Эту потребность размышлять об истоках культуры остро ощущали художники других направлений. Примитивизм был одним из корневых проектов модернизма. Но так как архитектура является в высшей степени «фабрикуемым» искусством, весьма зависимым от общественного мнения, жажда примитивного и хтонического редко проявлялась в какой-нибудь постройке. Архитекторы могли рассуждать о примитивизме, как Вальтер Гропиус говорил о народных бревенчатых срубах в немецких лесах, но разве что рассуждать, а не строить.
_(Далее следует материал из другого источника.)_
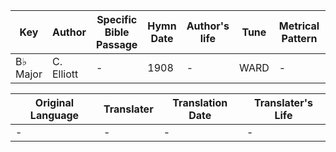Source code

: Key | Author   | Specific Bible Passage     |Hymn Date |Author's life |Tune |Metrical Pattern   |Composer/Source
-- | --------- | ---------------------------|----------|--------------|-----|-------------------|-------------  
B♭ Major |C. Elliott |- |1908 |- |WARD |- |-

Original Language | Translater | Translation Date   | Translater's Life  
----------------- | --------- | --------------------|-------------     
\- |- |- |-
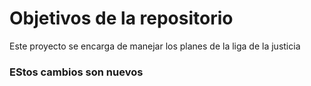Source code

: # Objetivos de la repositorio

Este proyecto se encarga de manejar los planes de la liga de la justicia


### EStos cambios son nuevos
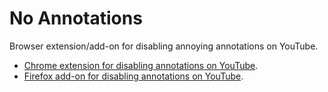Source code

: # No Annotations

Browser extension/add-on for disabling annoying annotations on YouTube.

* [Chrome extension for disabling annotations on YouTube]('/chrome').
* [Firefox add-on for disabling annotations on YouTube]('/firefox').
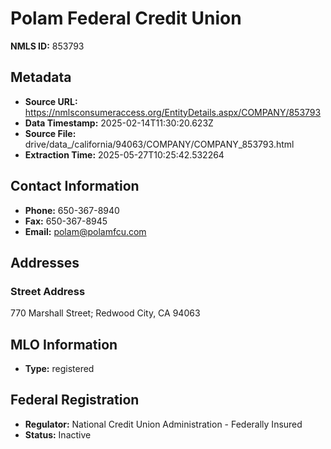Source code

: # Polam Federal Credit Union

**NMLS ID:** 853793

## Metadata
- **Source URL:** https://nmlsconsumeraccess.org/EntityDetails.aspx/COMPANY/853793
- **Data Timestamp:** 2025-02-14T11:30:20.623Z
- **Source File:** drive/data_/california/94063/COMPANY/COMPANY_853793.html
- **Extraction Time:** 2025-05-27T10:25:42.532264

## Contact Information
- **Phone:** 650-367-8940
- **Fax:** 650-367-8945
- **Email:** polam@polamfcu.com

## Addresses
### Street Address
770 Marshall Street; Redwood City, CA 94063

## MLO Information
- **Type:** registered

## Federal Registration
- **Regulator:** National Credit Union Administration - Federally Insured
- **Status:** Inactive
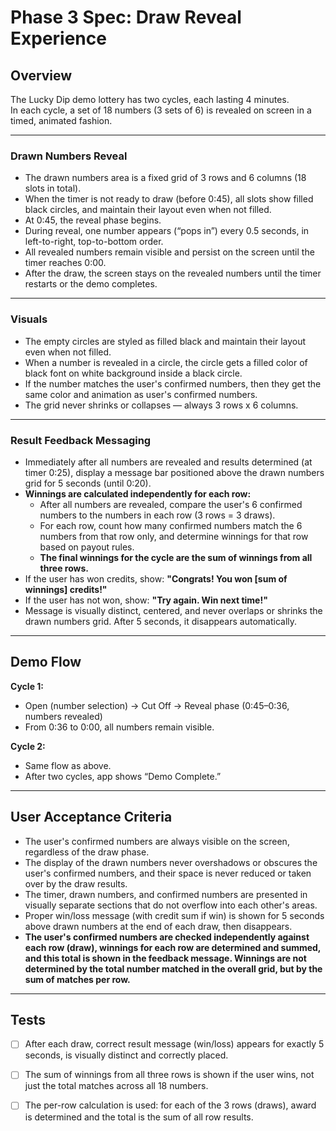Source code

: 
# Phase 3 Spec: Draw Reveal Experience

## Overview

The Lucky Dip demo lottery has two cycles, each lasting 4 minutes.  
In each cycle, a set of 18 numbers (3 sets of 6) is revealed on screen in a timed, animated fashion.

---

### Drawn Numbers Reveal

- The drawn numbers area is a fixed grid of 3 rows and 6 columns (18 slots in total).
- When the timer is not ready to draw (before 0:45), all slots show filled black circles, and maintain their layout even when not filled.
- At 0:45, the reveal phase begins.
- During reveal, one number appears (“pops in”) every 0.5 seconds, in left-to-right, top-to-bottom order.
- All revealed numbers remain visible and persist on the screen until the timer reaches 0:00.
- After the draw, the screen stays on the revealed numbers until the timer restarts or the demo completes.

---

### Visuals

- The empty circles are styled as filled black and maintain their layout even when not filled.
- When a number is revealed in a circle, the circle gets a filled color of black font on white background inside a black circle. 
- If the number matches the user's confirmed numbers, then they get the same color and animation as user's confirmed numbers.
- The grid never shrinks or collapses — always 3 rows x 6 columns.

---

### Result Feedback Messaging

- Immediately after all numbers are revealed and results determined (at timer 0:25), display a message bar positioned above the drawn numbers grid for 5 seconds (until 0:20).
- **Winnings are calculated independently for each row:**  
  - After all numbers are revealed, compare the user's 6 confirmed numbers to the numbers in each row (3 rows = 3 draws).
  - For each row, count how many confirmed numbers match the 6 numbers from that row only, and determine winnings for that row based on payout rules.
  - **The final winnings for the cycle are the sum of winnings from all three rows.**
- If the user has won credits, show: **"Congrats! You won [sum of winnings] credits!"**
- If the user has not won, show: **"Try again. Win next time!"**
- Message is visually distinct, centered, and never overlaps or shrinks the drawn numbers grid. After 5 seconds, it disappears automatically.

---

## Demo Flow

**Cycle 1:**
- Open (number selection) → Cut Off → Reveal phase (0:45–0:36, numbers revealed)
- From 0:36 to 0:00, all numbers remain visible.

**Cycle 2:**
- Same flow as above.
- After two cycles, app shows “Demo Complete.”

---

## User Acceptance Criteria

- The user's confirmed numbers are always visible on the screen, regardless of the draw phase.
- The display of the drawn numbers never overshadows or obscures the user's confirmed numbers, and their space is never reduced or taken over by the draw results.
- The timer, drawn numbers, and confirmed numbers are presented in visually separate sections that do not overflow into each other's areas.
- Proper win/loss message (with credit sum if win) is shown for 5 seconds above drawn numbers at the end of each draw, then disappears.
- **The user's confirmed numbers are checked independently against each row (draw), winnings for each row are determined and summed, and this total is shown in the feedback message. Winnings are not determined by the total number matched in the overall grid, but by the sum of matches per row.**

---

## Tests

- [ ] After each draw, correct result message (win/loss) appears for exactly 5 seconds, is visually distinct and correctly placed.
- [ ] The sum of winnings from all three rows is shown if the user wins, not just the total matches across all 18 numbers.
- [ ] The per-row calculation is used: for each of the 3 rows (draws), award is determined and the total is the sum of all row results.

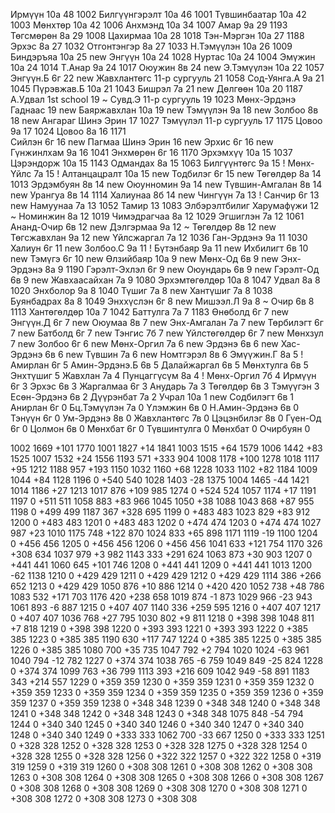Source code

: Ирмүүн 10а 48 1002
Билгүүнгэрэлт 10а 46 1001
Түвшинбаатар 10а 42 1003
Мөнхтөр 10а 42 1006
Анхмэнд 10а 34 1007
Амар 9а 29 1193
Төгсмөрөн 8а 29 1008
Цахирмаа 10а 28 1018
Тэн-Мэргэн 10а 27 1188
Эрхэс 8а 27 1032
Отгонтэнгэр 8а 27 1033
Н.Тэмүүлэн 10а 26 1009
Биндэръяа 10а 25 new
Энгүүн 10а 24 1028
Нуртас 10а 24 1004
Эмүжин 10а 24 1014
Т.Анар 9а 24 1017
Оюужин 8в 24 new
Э.Тэмүүлэн 10а 22 1057
Энгүүн.Б 6г 22 new
Жавхлантөгс 11-р сургууль 21 1058
Сод-Уянга.А  9а 21 1045
Пүрэвжав.Б 10а 21 1043
Бишрэл 7а 21 new
Дөлгөөн 10а 20 1187	
А.Удвал 1st school 19 ~
Сувд.Э 11-р сургууль 19 1023
Мөнх-Эрдэнэ Гаднаас 19 new
Баяржавхлан 10а 19 new
Тэмүүлэн 9а 18 new
Золбоо 8в 18 new
Ангараг Шинэ Эрин 17 1027
Тэмүүлэл 11-р сургууль 17 1175
Цовоо 9a 17 1024
Цовоо 8а 16 1171	
Сийлэн 6г 16 new
Пагмаа Шинэ Эрин 16 new
Эрхис 6г 16 new
Гүнжинлхам 9а 16 1041
Энхмөрөн  6г 16 1170
Эрхэмхүү 10а 15 1037
Цэрэндорж 10а 15 1143
Одмандах 8а 15 1063
Билгүүнтөгс 9а 15 !
Мөнх-Үйлс 7а 15 !
Алтанцацралт 10а 15 new
Тодбилэг 6г 15 new
Төгөлдөр 8а 14 1013
Эрдэмбуян 8в 14 new
Оюунномин 9a 14 new
Түвшин-Амгалан 8в 14 new
Урангуа  8в 14 1114	
Халиунаа 8б 14 new
Чингүүн 7а 13 !
Санчир 6г 13 new
Намуунаа  7а 13 1052
Тамир  13 1083
Элбэрэлтбилиг Харумафүжи 12 ~
Номинжин 8а 12 1019 
Чимэдрагчаа 8а 12 1029
Эгшиглэн 7а 12 1061
Ананд-Очир 6в 12 new
Дэлгэрмаа 9а 12 ~
Төгөлдөр 8в 12 new
Төгсжавхлан 9а 12 new
Үйлсжаргал  7а 12 1036
Ган-Эрдэнэ 9а 11 1030
Халиун  6г 11 new
Золбоо.С 9а 11 !
Бүтэнбаяр 9а 11 new
Ихбилигт 6в 10 new
Тэмүгэ 6г 10 new
Өлзийбаяр 10а 9 new
Мөнх-Од 6в 9 new
Энх-Эрдэнэ 8а 9 1190
Гэрэлт-Эхлэл 6г 9 new
Оюундарь 6в 9 new
Гэрэлт-Од 6в 9 new
Жавхаасайхан 7а 9 1080
Эрхэмтөгөлдөр 10а 8 1047
Удвал 8а 8 1020
Энхболор 9а 8 1040
Түшиг 7a 8 new
Хантүшиг 7а 8 1038
Буянбадрах 8а 8 1049
Энххүслэн 6г 8 new
Мишээл.Л  9а 8 ~
Очир 6в 8 1113
Хантөгөлдөр 10а 7 1042
Баттулга 7а 7 1183
Өнөболд 6г 7 new
Энгүүн.Д 6г 7 new
Оюумаа 8в 7 new
Энх-Амгалан 7а 7 new
Төрбилэгт 6г 7 new
Батболд 6г 7 new
Тэнгис 7б 7 new
Үйлстөгөлдөр 6г 7 new
Мөнхзул  7 new
Золбоо 6г 6 new
Мөнх-Оргил 7а 6 new
Эрдэнэ 6в 6 new
Хас-Эрдэнэ 6в 6 new
Түвшин 7а 6 new
Номтгэрэл 8в 6 
Эмүүжин.Г 8а 5 !
Амирлан 6г 5
Амин-Эрдэнэ.Б 6в 5
Далайжаргал 6в 5
Мөнхтулга 6в 5
Энхтүшиг  5
Жавхлан 7а 4
Пунцаггүсүм 8а 4 !
Мөнх-Оргил 7б 4
Ирмүүн 6г 3
Эрхэс 6в 3
Жаргалмаа 6г 3
Анударь 7а 3
Төгөлдөр 6в 3
Тэмүүгэн  3
Есөн-Эрдэнэ 6в 2
Дүүрэнбат 7а 2
Учрал 10а 1 new
Содбилэгт 6в 1
Анирлан 6г 0
Бц.Тэмүүлэн 7а 0
Үлэмжин 6в 0
Н.Амин-Эрдэнэ 6в 0
Тэнүүн 6г 0
Ум-Эрдэнэ 8в 0
Жавхлантөгс 7в 0
Цэцэнбилэг 8в 0
Гүен-Од 6г 0
Цолмон 6в 0
Мөнхбат 6г 0
Түвшинтулга  0
Мөнхбат  0
Очирбуян  0






1002	1669	+101	1770
1001	1827	+14	1841
1003	1515	+64	1579
1006	1442	+83	1525
1007	1532	+24	1556
1193	571	+333	904
1008	1178	+100	1278
1018	1117	+95	1212
1188	957	+193	1150
1032	1160	+68	1228
1033	1102	+82	1184
1009	1044	+84	1128
1196	0	+540	540
1028	1403	-28	1375
1004	1465	-44	1421
1014	1186	+27	1213
1017	876	+109	985
1274	0	+524	524
1057	1174	+17	1191
1197	0	+511	511
1058	883	+83	966
1045	1050	+38	1088
1043	868	+87	955
1198	0	+499	499
1187	367	+328	695
1199	0	+483	483
1023	829	+83	912
1200	0	+483	483
1201	0	+483	483
1202	0	+474	474
1203	0	+474	474
1027	987	+23	1010
1175	748	+122	870
1024	833	+65	898
1171	1119	-19	1100
1204	0	+456	456
1205	0	+456	456
1206	0	+456	456
1041	633	+121	754
1170	326	+308	634
1037	979	+3	982
1143	333	+291	624
1063	873	+30	903
1207	0	+441	441
1060	645	+101	746
1208	0	+441	441
1209	0	+441	441
1013	1200	-62	1138
1210	0	+429	429
1211	0	+429	429
1212	0	+429	429
1114	386	+266	652
1213	0	+429	429
1050	876	+10	886
1214	0	+420	420
1052	738	+48	786
1083	532	+171	703
1176	420	+238	658
1019	874	-1	873
1029	966	-23	943
1061	893	-6	887
1215	0	+407	407
1140	336	+259	595
1216	0	+407	407
1217	0	+407	407
1036	768	+27	795
1030	802	+9	811
1218	0	+398	398
1048	811	+7	818
1219	0	+398	398
1220	0	+393	393
1221	0	+393	393
1222	0	+385	385
1223	0	+385	385
1190	630	+117	747
1224	0	+385	385
1225	0	+385	385
1226	0	+385	385
1080	700	+35	735
1047	792	+2	794
1020	1024	-63	961
1040	794	-12	782
1227	0	+374	374
1038	765	-6	759
1049	849	-25	824
1228	0	+374	374
1099	763	+36	799
1113	393	+216	609
1042	949	-58	891
1183	343	+214	557
1229	0	+359	359
1230	0	+359	359
1231	0	+359	359
1232	0	+359	359
1233	0	+359	359
1234	0	+359	359
1235	0	+359	359
1236	0	+359	359
1237	0	+359	359
1238	0	+348	348
1239	0	+348	348
1240	0	+348	348
1241	0	+348	348
1242	0	+348	348
1243	0	+348	348
1075	848	-54	794
1244	0	+340	340
1245	0	+340	340
1246	0	+340	340
1247	0	+340	340
1248	0	+340	340
1249	0	+333	333
1062	700	-33	667
1250	0	+333	333
1251	0	+328	328
1252	0	+328	328
1253	0	+328	328
1275	0	+328	328
1254	0	+328	328
1255	0	+328	328
1256	0	+322	322
1257	0	+322	322
1258	0	+319	319
1259	0	+319	319
1260	0	+308	308
1261	0	+308	308
1262	0	+308	308
1263	0	+308	308
1264	0	+308	308
1265	0	+308	308
1266	0	+308	308
1267	0	+308	308
1268	0	+308	308
1269	0	+308	308
1270	0	+308	308
1271	0	+308	308
1272	0	+308	308
1273	0	+308	308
Гауди, заручившийся поддержкой Эусеби Гюэля (так сказать, короля Людвига торговой Каталонии), был исключением. Конечно, и его архитектура — тоже «сфабрикованная», но в другом смысле. Он проделывал фантастические, сложнейшие вычисления, передовые для своего времени, оставляющие далеко позади нормальные инженерные расчеты, чтобы создать нечто, что обычные каменщики могли построить из камня и кирпича, что исключало бы стальной каркас и напоминало бы XIll век. Более того, он делал все это для крупнейшего производителя бетона и одного из главных капиталистов Испании. Часовней Гюэль Гауди хотел не только напомнить об участии Господа в евхаристии (хлеб и вино — тело и кровь Христовы), но и о пещерах средневековья и о готическом прошлом.
Использованная для этого образность проста. Главные колонны похожи на трубы органа, они из грубого черного базальта и привезены из каменоломни Кастельфоллит, неподалеку от Жероны. Гауди поставил эти массивные каменные кристаллы, шестиугольные в сечении, на свинцовые «подкладки». Они символизируют собой столпы вулканического происхождения, доготические, даже дороманские, уход в культуру старой Каталонии, к церкви-пещере, где христиане скрываются от мавров, или, если смотреть шире, вообще от ереси. Если бы часовню достроили такой, какой ее видел Гауди, этот образ подземного убежища истины, которой что-то угрожает, был бы еще более ярким.
В планировке сводов и стен все основано на любимой геометрической фигуре Гауди, на гиперболическом параболоиде, и эта форма впервые появляется в его работах именно здесь. Все очень традиционно: пологие каталонские своды и диафрагмальные гурты, отсылающие нас к готическим постройкам. Отсюда впечатление древнего здания, которое деформировали. Пространство как бы вплывает в часовню Гюэль, гуляет вдоль стен, расширяется и сокращается. дышит, заставляет посетителя чувствовать себя Ионой в чреве кирпичного кита.
Парк Гюэль не был задуман как обширный сад для отдыха, например как Центральный парк в Нью-Йорке. Это скорее не парк, а неудавшийся проект квартала домов, оставленный Барселоне ее застройщиком Эусеби Гюэлем. В смы-еле садоводства и растительности парк весьма банален и, возможно, всегда таким был. Но открытое пространство и пейзаж, которым парк является для лежащего ниже тесного города, барселонцам дороги. Жители устремляются сюда стайками в выходные и праздники, чтобы побегать трусцой, подышать свежим воздухом, пройтись по большой площади со змеевидными керамическими скамьями, порадоваться работам Гауди. Этот парк очень популярен.
Первоначально это были две смежные фермы на Монпелате, или Лысой горе, одном из холмов за Барселоной. Гюэль купил одну из ферм в 1899 году, а другую в 1902 году, нацеливаясь на дорогостоящий строительный проект. Он устроил там величественный вход с домиками у ворот, лестницу, ведущую к крытому рынку, куда жители могли бы ходить за покупками, общую площадь, расположенные террасами постройки, дороги, ведущие от нижних террас к верхним. И попросил Гауди заняться этим парком.